Minnesota Department of Health

The Minnesota Department of Health (MDH) has been recognized as a 2025 AWS Champions Award winner for pioneering a cutting-edge application of generative AI to streamline medical record abstraction for COVID-19 surveillance. By using large language models (LLMs) in a powerful data system, MDH turned a time-consuming, manual public health task into a fast, automated process. This has sped up research and provided deeper insights into public health trends

Project Overview
To improve COVID-19 monitoring efforts, MDH developed a retrieval-augmented generation (RAG) pipeline that ingests unstructured PDF medical records, converts them to text, and indexes the data to enable intelligent search and structured data extraction. This system combines the power of generative AI with rule-based variables to automatically generate clinical data abstracts for use by MDH’s Epidemiology staff.

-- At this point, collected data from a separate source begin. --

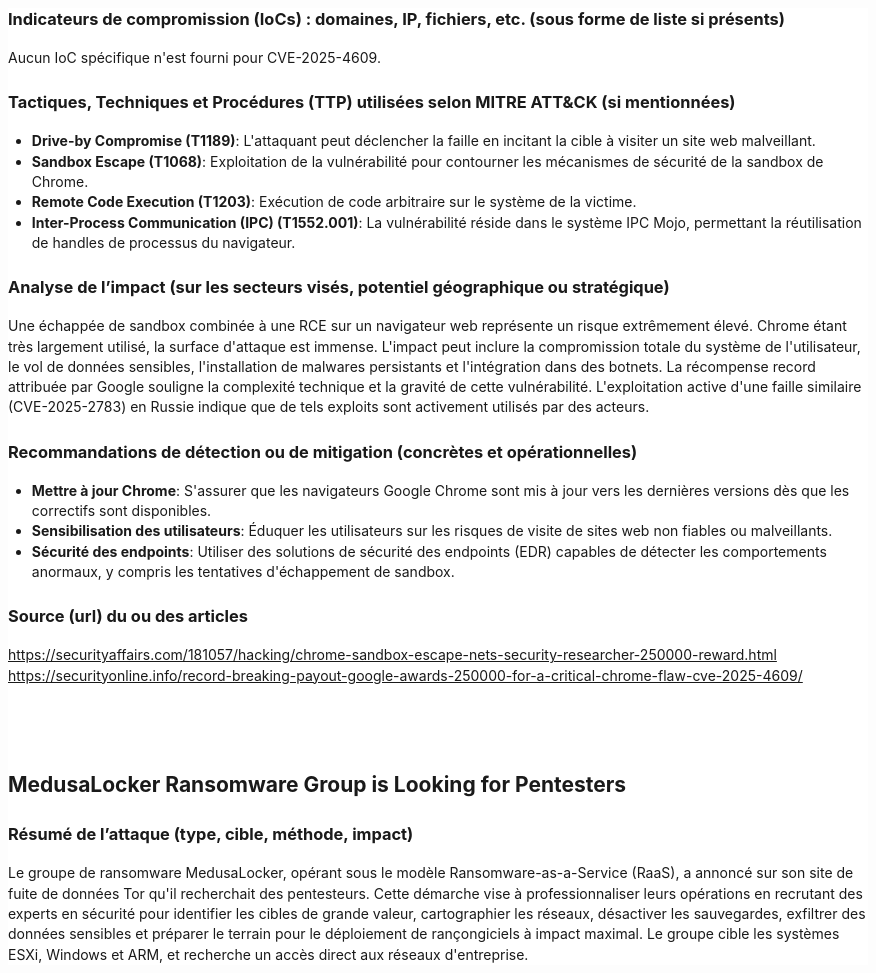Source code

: ### Indicateurs de compromission (IoCs) : domaines, IP, fichiers, etc. (sous forme de liste si présents)
Aucun IoC spécifique n'est fourni pour CVE-2025-4609.

### Tactiques, Techniques et Procédures (TTP) utilisées selon MITRE ATT&CK (si mentionnées)
*   **Drive-by Compromise (T1189)**: L'attaquant peut déclencher la faille en incitant la cible à visiter un site web malveillant.
*   **Sandbox Escape (T1068)**: Exploitation de la vulnérabilité pour contourner les mécanismes de sécurité de la sandbox de Chrome.
*   **Remote Code Execution (T1203)**: Exécution de code arbitraire sur le système de la victime.
*   **Inter-Process Communication (IPC) (T1552.001)**: La vulnérabilité réside dans le système IPC Mojo, permettant la réutilisation de handles de processus du navigateur.

### Analyse de l’impact (sur les secteurs visés, potentiel géographique ou stratégique)
Une échappée de sandbox combinée à une RCE sur un navigateur web représente un risque extrêmement élevé. Chrome étant très largement utilisé, la surface d'attaque est immense. L'impact peut inclure la compromission totale du système de l'utilisateur, le vol de données sensibles, l'installation de malwares persistants et l'intégration dans des botnets. La récompense record attribuée par Google souligne la complexité technique et la gravité de cette vulnérabilité. L'exploitation active d'une faille similaire (CVE-2025-2783) en Russie indique que de tels exploits sont activement utilisés par des acteurs.

### Recommandations de détection ou de mitigation (concrètes et opérationnelles)
*   **Mettre à jour Chrome**: S'assurer que les navigateurs Google Chrome sont mis à jour vers les dernières versions dès que les correctifs sont disponibles.
*   **Sensibilisation des utilisateurs**: Éduquer les utilisateurs sur les risques de visite de sites web non fiables ou malveillants.
*   **Sécurité des endpoints**: Utiliser des solutions de sécurité des endpoints (EDR) capables de détecter les comportements anormaux, y compris les tentatives d'échappement de sandbox.

### Source (url) du ou des articles
https://securityaffairs.com/181057/hacking/chrome-sandbox-escape-nets-security-researcher-250000-reward.html
https://securityonline.info/record-breaking-payout-google-awards-250000-for-a-critical-chrome-flaw-cve-2025-4609/

<br>
<br>
<div id="medusalocker-ransomware-group-is-looking-for-pentesters"></div>

## MedusaLocker Ransomware Group is Looking for Pentesters

### Résumé de l’attaque (type, cible, méthode, impact)
Le groupe de ransomware MedusaLocker, opérant sous le modèle Ransomware-as-a-Service (RaaS), a annoncé sur son site de fuite de données Tor qu'il recherchait des pentesteurs. Cette démarche vise à professionnaliser leurs opérations en recrutant des experts en sécurité pour identifier les cibles de grande valeur, cartographier les réseaux, désactiver les sauvegardes, exfiltrer des données sensibles et préparer le terrain pour le déploiement de rançongiciels à impact maximal. Le groupe cible les systèmes ESXi, Windows et ARM, et recherche un accès direct aux réseaux d'entreprise.
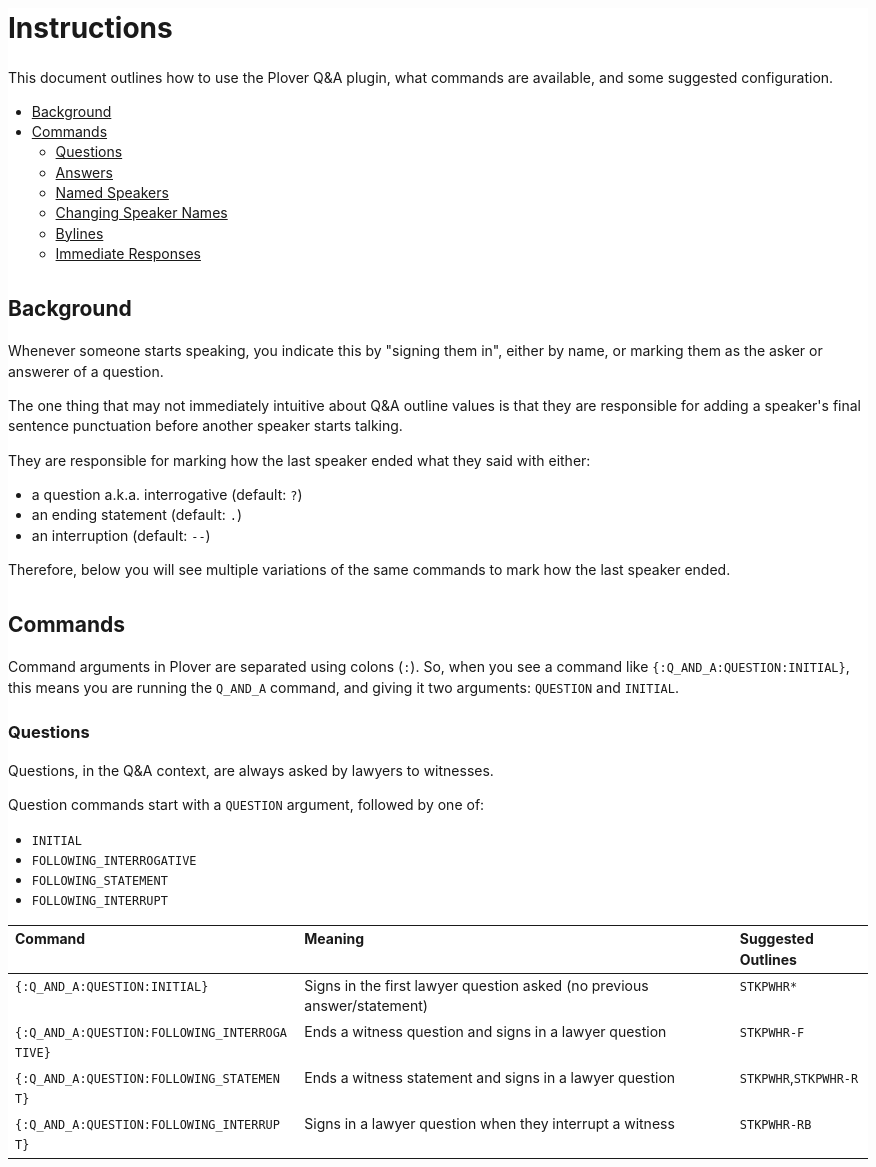 # Instructions

This document outlines how to use the Plover Q&A plugin, what commands are
available, and some suggested configuration.



* [Background](#background)
* [Commands](#commands)
    - [Questions](#questions)
    - [Answers](#answers)
    - [Named Speakers](#named-speakers)
    - [Changing Speaker Names](#changing-speaker-names)
    - [Bylines](#bylines)
    - [Immediate Responses](#immediate-responses)



## Background

Whenever someone starts speaking, you indicate this by "signing them in", either
by name, or marking them as the asker or answerer of a question.

The one thing that may not immediately intuitive about Q&A outline values is
that they are responsible for adding a speaker's final sentence punctuation
before another speaker starts talking.

They are responsible for marking how the last speaker ended what they said with
either:

- a question a.k.a. interrogative (default: `?`)
- an ending statement (default: `.`)
- an interruption (default: `--`)

Therefore, below you will see multiple variations of the same commands to mark
how the last speaker ended.

## Commands

Command arguments in Plover are separated using colons (`:`). So, when you see a
command like `{:Q_AND_A:QUESTION:INITIAL}`, this means you are running the
`Q_AND_A` command, and giving it two arguments: `QUESTION` and `INITIAL`.

### Questions

Questions, in the Q&A context, are always asked by lawyers to witnesses.

Question commands start with a `QUESTION` argument, followed by one of:

- `INITIAL`
- `FOLLOWING_INTERROGATIVE`
- `FOLLOWING_STATEMENT`
- `FOLLOWING_INTERRUPT`

| Command                                     | Meaning                                                               | Suggested Outlines  |
|:--------------------------------------------|:----------------------------------------------------------------------|:--------------------|
|`{:Q_AND_A:QUESTION:INITIAL}`                |Signs in the first lawyer question asked (no previous answer/statement)|`STKPWHR*`           |
|`{:Q_AND_A:QUESTION:FOLLOWING_INTERROGATIVE}`|Ends a witness question and signs in a lawyer question                 |`STKPWHR-F`          |
|`{:Q_AND_A:QUESTION:FOLLOWING_STATEMENT}`    |Ends a witness statement and signs in a lawyer question                |`STKPWHR`,`STKPWHR-R`|
|`{:Q_AND_A:QUESTION:FOLLOWING_INTERRUPT}`    |Signs in a lawyer question when they interrupt a witness               |`STKPWHR-RB`         |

The solution was initially piloted for COVID-19 case surveillance, a critical need during the pandemic when traditional interview-based data collection became inconsistent due to overwhelming case volumes. The new pipeline supports rapid, consistent, and scalable abstraction of medical records.

Challenges Addressed: Data Bottlenecks in Pandemic Response
Prior to implementing this solution, MDH, like many public health agencies, faced major limitations in managing and interpreting COVID-19 patient data:
  • Interview-based data collection: Initially relied on interviews to characterize infections — an approach that quickly became unsustainable as case counts surged.
  • Manual medical record abstraction: Required staff to individually review and summarize patient records, consuming hundreds of hours and prone to inconsistencies.
  • Data access and timeliness: Delays in converting unstructured documents into usable datasets limited the department’s ability to make real-time public health decisions.
These challenges constrained MDH’s ability to produce standardized, high-quality epidemiological data at the speed necessary during a public health emergency.

Results: Faster Abstraction, Greater Insight, and a Scalable Model
MDH has realized multiple transformational benefits:
  • Significant time savings: Automation drastically reduces the number of labor hours required for medical record review, allowing epidemiologists to focus on data analysis instead of data entry.
  • Improved accuracy and consistency: Using generative AI in conjunction with deterministic checks yields more standardized and reliable data than manual methods alone.
  • Actionable epidemiological insights: Enables real-time aggregation of structured data to track the clinical course, outcomes, and risk factors associated with COVID-19 hospitalizations.
  • A scalable and replicable framework: The project laid the foundation for broader applications in public health beyond COVID-19, supporting surveillance for other infectious diseases and chronic conditions.
MDH’s innovative approach turned a traditionally retrospective, manual task into a near real-time analytical capability. This not only advances state-level response, but also national surveillance through programs like COVID-NET, a CDC initiative involving 14 sites nationwide.

A New Era of Public Health Data Intelligence
The Minnesota Department of Health has demonstrated how cloud technologies can reshape public health practice, turning previously unmanageable data volumes into timely, actionable insights.